Исходный текст:
▼▼▼

Цилёма — поморские староверы

Цилёма - поморские староверы

Усть-Цильма – село староверов поморского согласия, беспоповцев. На берега Печоры они пришли еще в середине шестнадцатого века. Цилёмская особость  родом скорее из географии, чем из истории. Пробираться к ним трудно – архангельский тракт непроезжаем, дорога до ветки Ухта-Печора труднопроходима, несколько раз надо переправляться, самолет летает дважды в неделю, пассажирские суда не ходят.

Километров за сто до Печоры в облаках появились прогалы, в них проступили болота и полосы леса. Иногда появлялась и обрывалась в топи лесовозная дорога. Трудно нарисовать: болота около Тиманского кряжа – охряные ковры, кляксами, с черными пятнами озер и капиллярами проток, как-то так. Самолёт садился, от давления болели уши и карамель не помогала. Среди болот вспыхивали точками березы с оранжевыми листьями. Ближе к Печоре цвет ковров потемнел до торфяного, вымерший лес напоминал редкую шерсть на морщинистой коже животного.

Когда голова собралась лопнуть, под колесами понеслась река, широченная, с песчаным островом-стрелкой, затопленными понтонами переправы и ползущим к южному берегу парому. Взлетка в Цильме начинается прямо за Печорой – оттого показалось, что мы воткнемся в песчаный откос. Но сели.

Голоса, гудевшие в самолёте одним тоном и говором, сменили мелодику – концовка фразы забиралась вверх, интонация будто вопросительная. Меньше напора в речи. В «уазике» с заднего сиденья водителя спросили: «Что за товарищ у тебя сидит?» Я понял, что водителю неудобно говорить о том, кого сам две минуты знает, и назвал себя. Тут водитель уже имел право представить: «Наш Владимир, предприниматель!» По сыктывкарской привычке – там велись разговоры о франшизах и прочем девелоперстве – я автоматически спросил: «Что у вас за бизнес?». «Какой бизнес? Так, дело у нас, продукты отвозим в деревни».

Дома ответ сошел бы за наивность или желание подчеркнуть свою некоммерческую суть, но здесь, в Цильме, мой вопрос прозвучал марсиански. Вдоль дороги плыли дома, скупые, почти без узора наличников, без полотенец и солнечных знаков. Два буксира вальсировали у причала. Ржавая баржа отваливалась в сторону Архангельска. Чисто выстиранный флаг хлопал на ветру. Магазины прятались в избы, вывески полиняли. Цилёмы разглядывали наш «уазик» с деревянных мостков-тротуаров.

▲▲▲

Задание: Переведите на английский язык предложение из текста об Усть-Цильме: «Самолёт садился, от давления болели уши и карамель не помогала». Приведенные далее строки взяты из другого источника и с текстом не связаны.

Исходные данные:
▼▼▼

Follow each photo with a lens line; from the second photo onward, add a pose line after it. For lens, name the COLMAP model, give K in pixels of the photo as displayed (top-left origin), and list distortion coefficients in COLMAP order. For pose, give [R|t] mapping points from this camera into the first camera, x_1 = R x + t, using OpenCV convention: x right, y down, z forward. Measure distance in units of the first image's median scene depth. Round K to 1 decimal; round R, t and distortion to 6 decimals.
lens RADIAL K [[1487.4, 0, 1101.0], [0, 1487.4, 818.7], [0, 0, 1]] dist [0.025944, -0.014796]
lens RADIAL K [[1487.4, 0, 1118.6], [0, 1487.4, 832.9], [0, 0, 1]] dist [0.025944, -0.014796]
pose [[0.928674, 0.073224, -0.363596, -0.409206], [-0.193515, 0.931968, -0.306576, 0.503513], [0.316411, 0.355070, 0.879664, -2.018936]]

▲▲▲

Ваш ответ: The plane was coming in to land, my ears ached from the pressure, and the caramel did not help.